Every line from the first in the listing below to the line containing "this API, you" is to be repeated exactly, and no line past it.

########################################

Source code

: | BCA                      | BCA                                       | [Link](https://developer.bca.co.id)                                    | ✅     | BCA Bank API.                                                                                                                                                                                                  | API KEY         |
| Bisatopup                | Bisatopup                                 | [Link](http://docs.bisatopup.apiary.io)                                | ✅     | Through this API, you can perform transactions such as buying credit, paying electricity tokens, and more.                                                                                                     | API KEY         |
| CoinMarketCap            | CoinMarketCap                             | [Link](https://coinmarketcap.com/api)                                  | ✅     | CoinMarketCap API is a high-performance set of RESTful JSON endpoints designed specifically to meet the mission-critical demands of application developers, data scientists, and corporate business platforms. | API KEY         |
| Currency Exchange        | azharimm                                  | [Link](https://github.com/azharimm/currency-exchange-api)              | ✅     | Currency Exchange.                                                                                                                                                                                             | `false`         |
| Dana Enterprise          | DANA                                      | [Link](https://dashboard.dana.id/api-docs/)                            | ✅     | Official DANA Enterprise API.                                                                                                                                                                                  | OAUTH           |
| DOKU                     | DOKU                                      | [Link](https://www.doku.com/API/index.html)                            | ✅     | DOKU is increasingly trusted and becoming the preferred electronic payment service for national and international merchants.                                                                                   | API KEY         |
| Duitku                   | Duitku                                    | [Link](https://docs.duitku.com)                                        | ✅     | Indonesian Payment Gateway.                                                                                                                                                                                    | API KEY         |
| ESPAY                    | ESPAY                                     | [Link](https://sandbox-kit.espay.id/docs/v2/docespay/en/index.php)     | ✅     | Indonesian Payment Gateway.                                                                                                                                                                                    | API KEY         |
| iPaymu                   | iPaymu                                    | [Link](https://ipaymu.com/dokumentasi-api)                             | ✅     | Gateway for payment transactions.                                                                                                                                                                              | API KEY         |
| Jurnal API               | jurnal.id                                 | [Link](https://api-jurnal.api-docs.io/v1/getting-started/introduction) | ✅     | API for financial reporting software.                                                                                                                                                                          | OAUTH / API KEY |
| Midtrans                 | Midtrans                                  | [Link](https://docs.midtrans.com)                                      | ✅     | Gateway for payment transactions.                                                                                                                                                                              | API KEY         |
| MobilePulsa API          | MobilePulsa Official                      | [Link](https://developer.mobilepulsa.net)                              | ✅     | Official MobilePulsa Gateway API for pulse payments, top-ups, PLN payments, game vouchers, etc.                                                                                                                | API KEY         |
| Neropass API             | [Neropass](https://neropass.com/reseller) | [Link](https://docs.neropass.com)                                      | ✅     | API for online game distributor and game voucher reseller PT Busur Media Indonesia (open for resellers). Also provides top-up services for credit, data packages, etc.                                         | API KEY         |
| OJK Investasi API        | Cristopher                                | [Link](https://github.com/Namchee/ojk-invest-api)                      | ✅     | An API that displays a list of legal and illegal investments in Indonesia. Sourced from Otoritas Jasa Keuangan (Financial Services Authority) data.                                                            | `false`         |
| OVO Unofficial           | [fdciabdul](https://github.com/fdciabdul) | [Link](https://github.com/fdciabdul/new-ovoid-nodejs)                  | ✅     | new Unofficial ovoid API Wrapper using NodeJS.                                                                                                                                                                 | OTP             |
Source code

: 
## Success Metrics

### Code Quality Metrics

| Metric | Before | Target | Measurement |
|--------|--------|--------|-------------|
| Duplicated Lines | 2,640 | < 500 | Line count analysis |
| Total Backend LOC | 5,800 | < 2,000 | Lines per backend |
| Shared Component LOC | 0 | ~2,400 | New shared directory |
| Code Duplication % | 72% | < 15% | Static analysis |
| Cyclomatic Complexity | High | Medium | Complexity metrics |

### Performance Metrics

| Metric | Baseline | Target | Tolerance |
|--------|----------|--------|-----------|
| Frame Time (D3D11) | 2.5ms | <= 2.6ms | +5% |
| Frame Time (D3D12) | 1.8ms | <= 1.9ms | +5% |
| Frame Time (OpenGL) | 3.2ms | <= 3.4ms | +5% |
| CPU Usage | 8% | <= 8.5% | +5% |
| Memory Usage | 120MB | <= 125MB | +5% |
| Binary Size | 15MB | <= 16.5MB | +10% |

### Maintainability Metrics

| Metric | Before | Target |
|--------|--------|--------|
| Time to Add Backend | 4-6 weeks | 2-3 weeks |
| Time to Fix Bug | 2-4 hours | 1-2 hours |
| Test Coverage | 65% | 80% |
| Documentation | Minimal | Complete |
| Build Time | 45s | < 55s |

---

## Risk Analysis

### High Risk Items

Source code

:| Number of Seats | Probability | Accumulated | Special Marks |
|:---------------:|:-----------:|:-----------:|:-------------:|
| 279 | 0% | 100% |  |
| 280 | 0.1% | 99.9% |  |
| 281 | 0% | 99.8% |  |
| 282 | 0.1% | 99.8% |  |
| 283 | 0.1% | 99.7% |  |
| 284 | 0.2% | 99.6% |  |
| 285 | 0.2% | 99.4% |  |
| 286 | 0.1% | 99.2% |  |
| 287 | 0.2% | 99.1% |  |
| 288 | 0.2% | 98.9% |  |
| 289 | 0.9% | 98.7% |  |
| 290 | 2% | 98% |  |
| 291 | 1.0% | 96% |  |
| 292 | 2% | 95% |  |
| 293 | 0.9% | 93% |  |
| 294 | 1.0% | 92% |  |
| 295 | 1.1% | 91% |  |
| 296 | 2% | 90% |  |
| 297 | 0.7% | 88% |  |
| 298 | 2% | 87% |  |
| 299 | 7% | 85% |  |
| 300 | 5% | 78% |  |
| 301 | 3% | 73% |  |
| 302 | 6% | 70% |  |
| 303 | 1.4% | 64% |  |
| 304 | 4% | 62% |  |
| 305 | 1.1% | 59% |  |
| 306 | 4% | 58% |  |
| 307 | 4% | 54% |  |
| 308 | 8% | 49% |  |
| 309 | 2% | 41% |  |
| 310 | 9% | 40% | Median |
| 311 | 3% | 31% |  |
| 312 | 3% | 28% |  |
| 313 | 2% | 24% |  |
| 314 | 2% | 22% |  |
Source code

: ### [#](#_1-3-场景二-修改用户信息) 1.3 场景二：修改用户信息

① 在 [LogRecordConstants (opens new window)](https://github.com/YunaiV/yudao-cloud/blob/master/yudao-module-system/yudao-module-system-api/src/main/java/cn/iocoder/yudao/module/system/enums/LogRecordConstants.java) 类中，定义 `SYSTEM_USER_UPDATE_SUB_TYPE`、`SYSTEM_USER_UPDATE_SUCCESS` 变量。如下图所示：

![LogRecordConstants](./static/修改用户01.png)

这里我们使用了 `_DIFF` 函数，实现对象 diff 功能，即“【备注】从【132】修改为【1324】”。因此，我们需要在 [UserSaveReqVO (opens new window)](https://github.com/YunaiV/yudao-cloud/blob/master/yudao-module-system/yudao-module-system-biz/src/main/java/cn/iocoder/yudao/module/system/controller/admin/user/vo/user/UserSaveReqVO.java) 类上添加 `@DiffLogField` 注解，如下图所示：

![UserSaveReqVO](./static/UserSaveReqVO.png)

########################################

### RESPONSE FOR THIS EXERCISE
Source code

: | BCA                      | BCA                                       | [Link](https://developer.bca.co.id)                                    | ✅     | BCA Bank API.                                                                                                                                                                                                  | API KEY         |
| Bisatopup                | Bisatopup                                 | [Link](http://docs.bisatopup.apiary.io)                                | ✅     | Through this API, you can perform transactions such as buying credit, paying electricity tokens, and more.                                                                                                     | API KEY         |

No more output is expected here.